▶ [PROBLEM]:
Reprint all records below exactly. No images.

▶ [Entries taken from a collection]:
*** Block opens ***
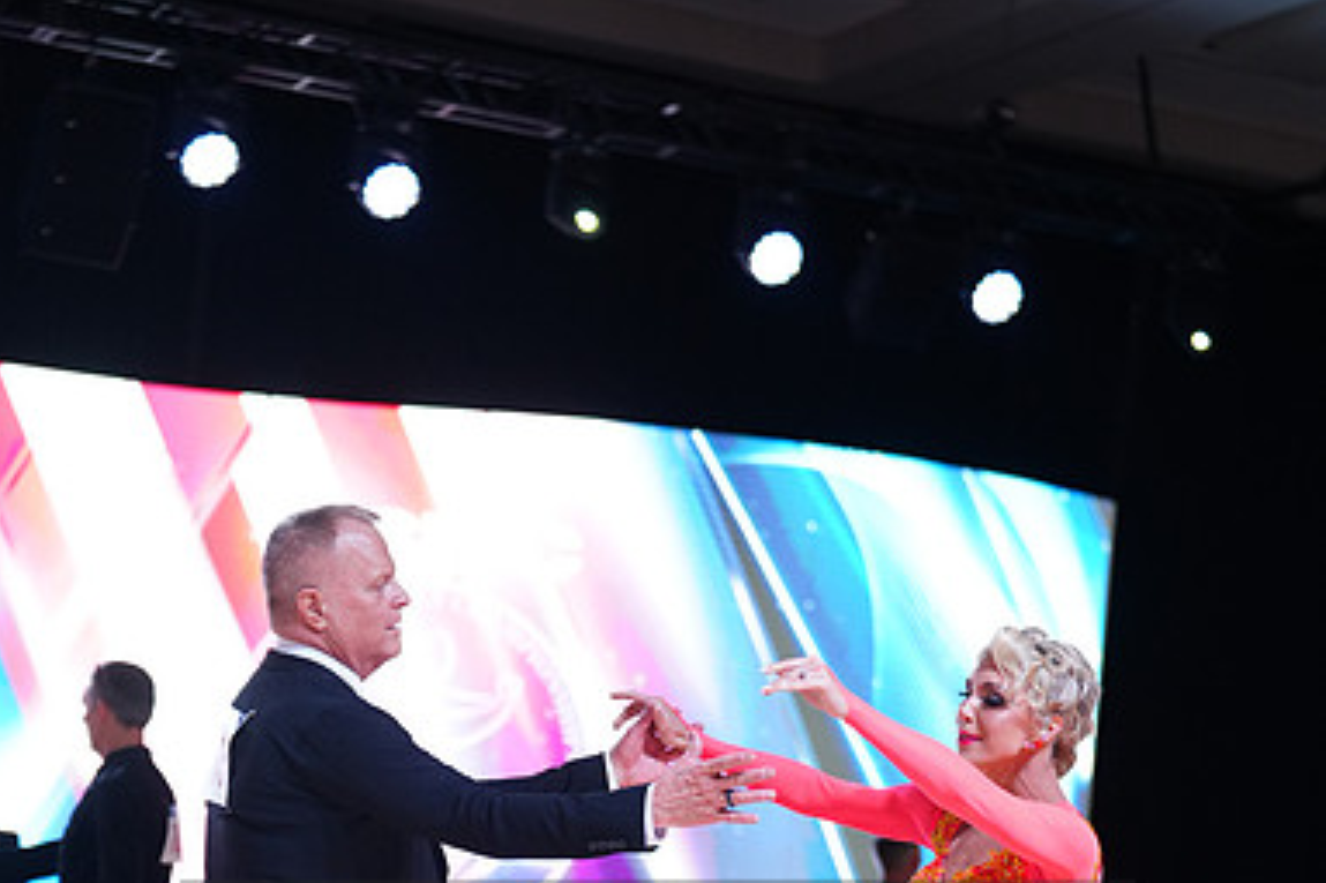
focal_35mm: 106
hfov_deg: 19.3
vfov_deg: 12.7
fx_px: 3902
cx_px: 660
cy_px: 997
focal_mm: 70
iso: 1250
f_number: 2.8
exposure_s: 1/640
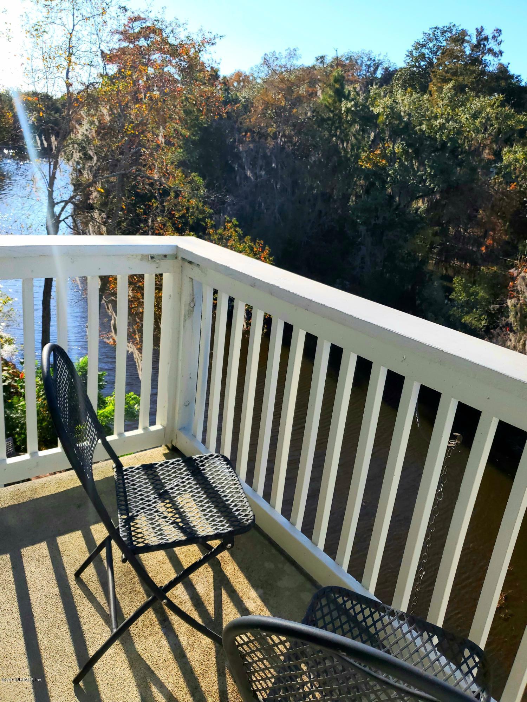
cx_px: 264
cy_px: 351
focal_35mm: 26
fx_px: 528
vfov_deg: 67.3
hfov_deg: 53.1
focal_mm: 4.3
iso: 50
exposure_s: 1/2008
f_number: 1.5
*** Block closes ***
▶ [SOLUTION TO THE EXERCISE]:
focal_35mm: 106
hfov_deg: 19.3
vfov_deg: 12.7
fx_px: 3902
cx_px: 660
cy_px: 997
focal_mm: 70
iso: 1250
f_number: 2.8
exposure_s: 1/640
cx_px: 264
cy_px: 351
focal_35mm: 26
fx_px: 528
vfov_deg: 67.3
hfov_deg: 53.1
focal_mm: 4.3
iso: 50
exposure_s: 1/2008
f_number: 1.5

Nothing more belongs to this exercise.